El otro día le pregunté al público en Twitter si estaba de acuerdo con la idea de que los colombianos deberíamos pagar más IVA. Para calificar la pregunta decidí incluir en el texto las siguientes realidades: (1) que en Colombia solo 54% de los productos y servicios que se venden devengan IVA, mientras que en Chile la proporción es cercana a 80% y en Bolivia de 90%, y (2) que en Chile y en Uruguay el estado recauda más de 8% del PIB vía IVA mientras que en Colombia solo se recauda un 5% del PIB.

El resultado del sondeo fue contundente: a 74% de mis compatriotas les “resbala” la evidencia, mejor dicho, prefieren que Colombia no tenga la capacidad de recaudar más recursos con tal de no pagar más IVA.

La respuesta más común al sondeo fue la siguiente: “me niego a seguir pagando impuestos para que se lo roben los políticos”. El problema es que esto es como el cuento de la gallina y el huevo. Los políticos ladrones roban porque no hay control, y no hay control porque los contribuyentes no tributan suficiente para financiar ese control. La realidad, como siempre lo he dicho, es que un país donde está bien visto evadir impuestos está destinado al subdesarrollo.

Algunos piensan que el ministro Carrasquilla es un antisocial que solo quiere afectar a la clase media. La realidad es la contraria. Carrasquilla es un tipo extremadamente pro justicia social. No hay mayor beneficiario con que la carne no pague IVA que el colombiano que merca en el Carulla de la 11 con 76 en Bogotá.
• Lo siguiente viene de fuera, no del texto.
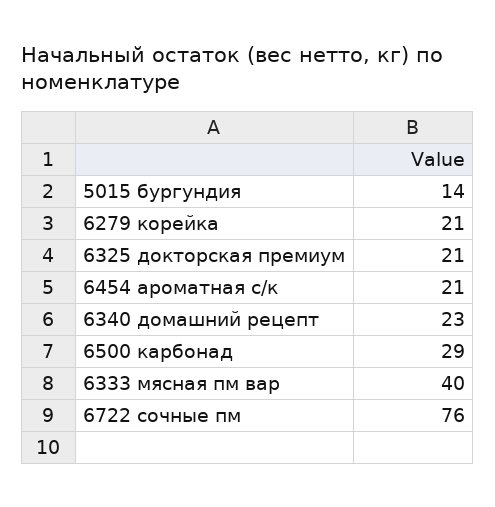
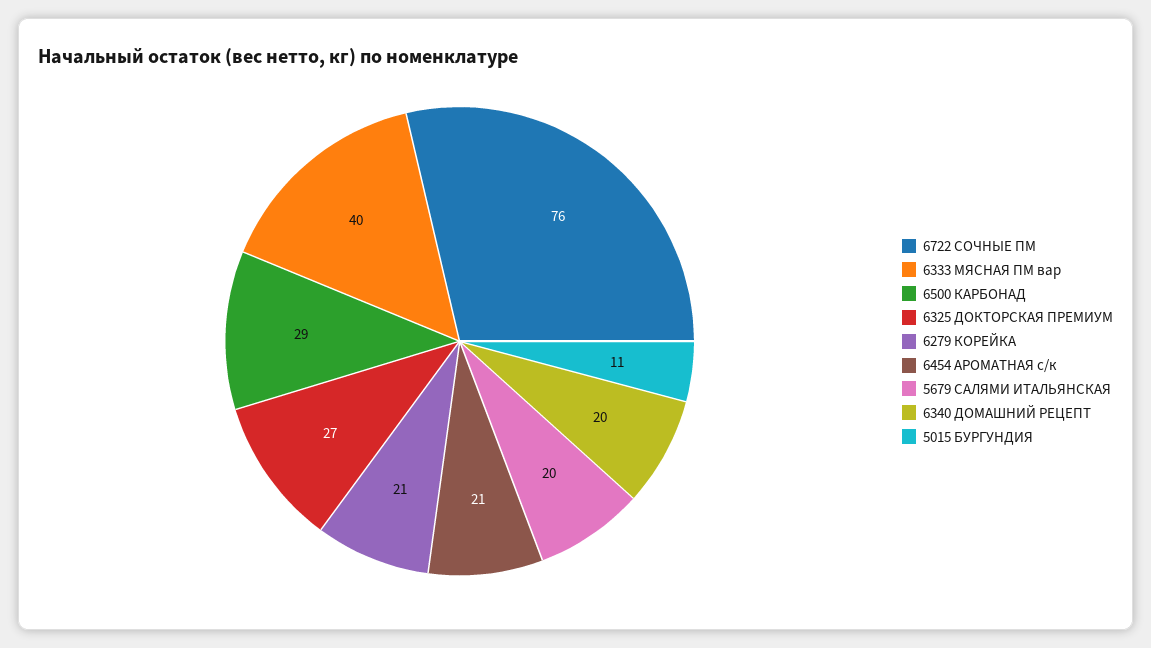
5015 бургундия: 14 -> 11
6325 докторская премиум: 21 -> 27
6340 домашний рецепт: 23 -> 20
5679 САЛЯМИ ИТАЛЬЯНСКАЯ: none -> 20

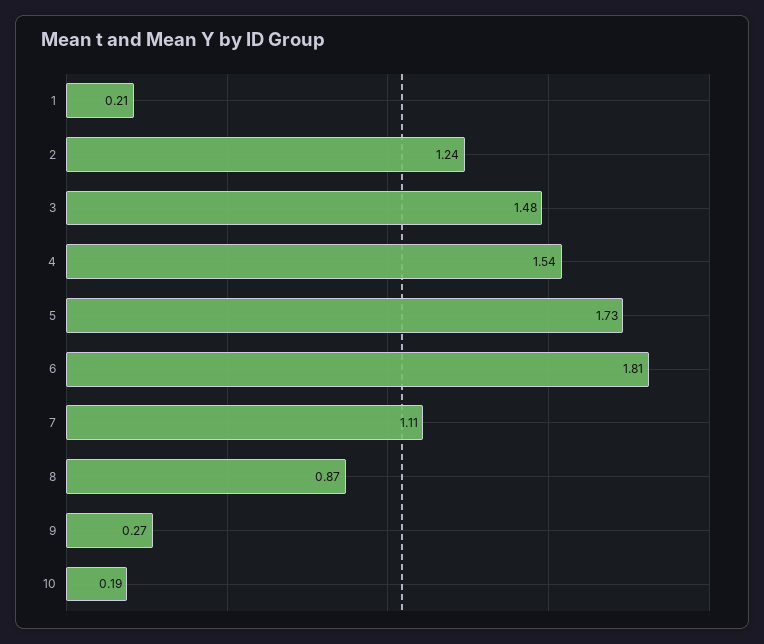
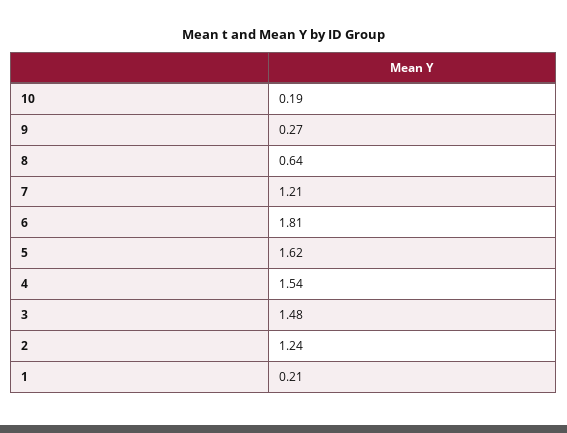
5: 1.73 -> 1.62
7: 1.11 -> 1.21
8: 0.87 -> 0.64

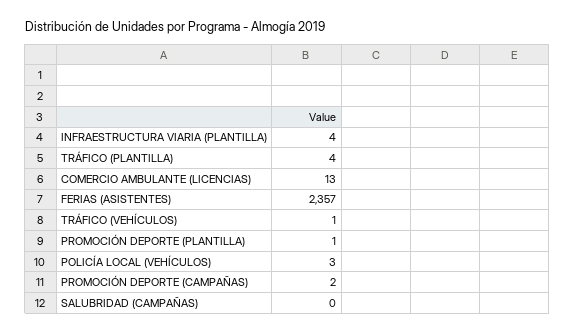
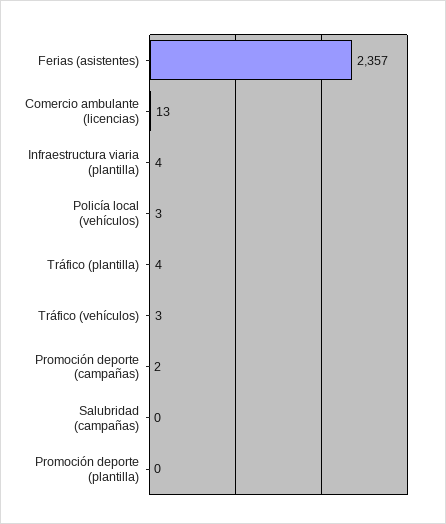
TRÁFICO (VEHÍCULOS): 1 -> 3
PROMOCIÓN DEPORTE (PLANTILLA): 1 -> 0

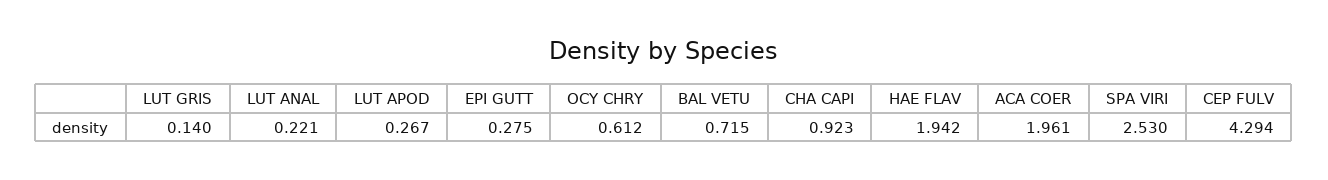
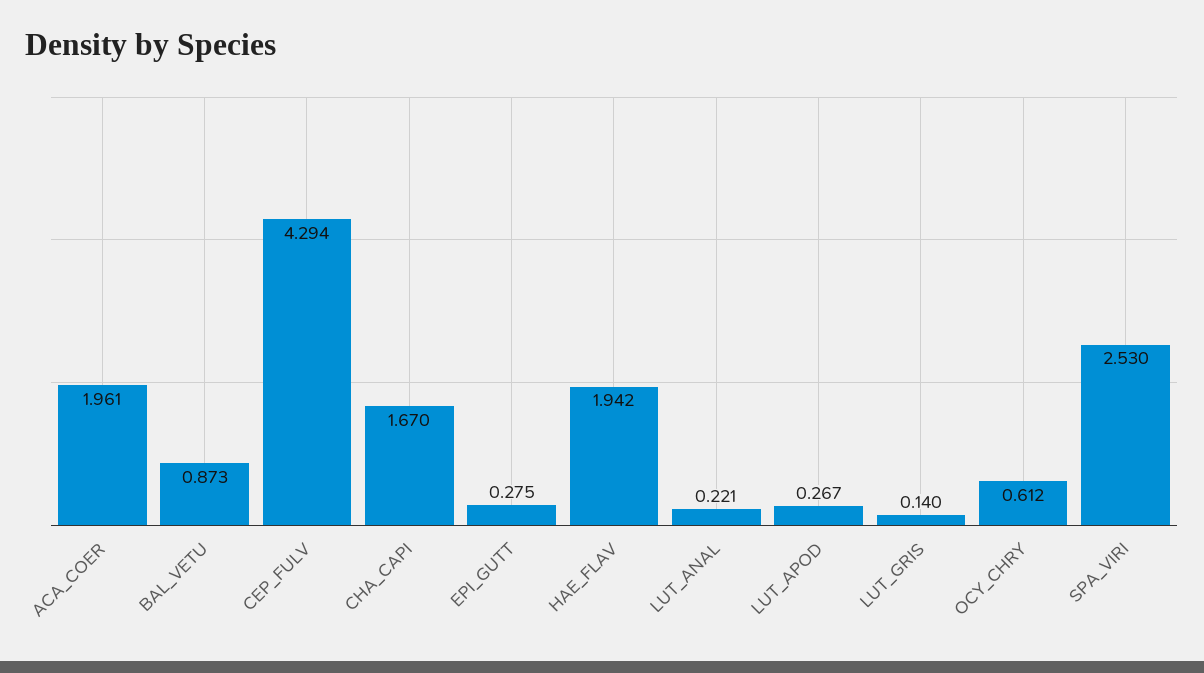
BAL VETU: 0.715 -> 0.873
CHA CAPI: 0.923 -> 1.67

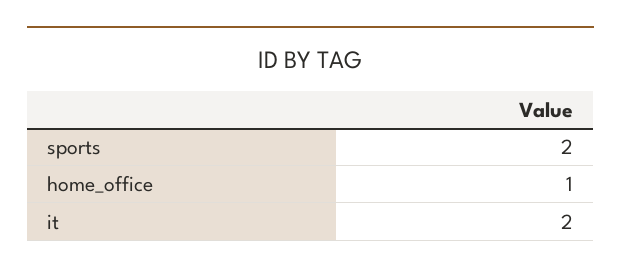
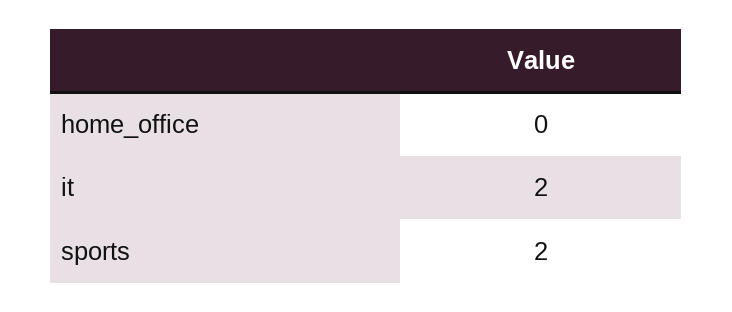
home_office: 1 -> 0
Ese colombiano de estrato 6 está recibiendo un subsidio directo de un niño pobre de Ciudad Bolívar para que este pueda comer aún más carne a precio subsidiado.

Otra realidad: el colombiano que devenga $1.800.000 al mes no paga impuesto de renta en Colombia. Esa misma persona pagaría impuesto de renta en Chile o en Uruguay, no mucho, pero sí algo. La ley de Carrasquilla no le carga impuesto de renta a esa persona, pero sí le incrementará el costo del mercado en aproximadamente $20.000 por mes. ¿Es eso ideal? Quizás no. ¿Ahora, es eso justo? Sin duda, porque ese consumidor está disfrutando de bienes públicos que provee el gobierno.

El senador del Partido Verde Antonio Sanguino argumentaba el otro día en un programa de debate que Colombia no le puede cobrar más IVA a la clase media, porque la clase media ya no aguanta más. Los que definitivamente no aguantan más son las empresas con la carga tributaria que tienen hoy en día.

El punto de esta reforma es bajarle los impuestos a las empresas para que puedan generar más empleos que devenguen $1.800.000 al mes, mejor dicho, para lograr que la clase media crezca. La administración Duque se está viendo obligada a subir el IVA porque necesita bajarles los impuestos a las empresas, para que haya más creación de empleo en Colombia y para que multinacionales dejen de abandonar el país.

Como colombiano le agradezco a Carrasquilla el haber aceptado darse esta pela tan absurda por nuestro país. Colombia es un lugar muy desagradecido. Carrasquilla puede llegar a ser hoy en día una de las personas más odiadas de Colombia por tratar de hacer las cosas bien. Triste que pocos lo acompañamos en su lucha. Muchos conocen los números, pero por “caer bien” se quedan callados y no defienden la necesidad de aprobar reformas poco populares pero necesarias. En fin, asumo que exactamente por esa razón es que los colombianos no tenemos el ingreso per cápita que tienen los ciudadanos de Singapur.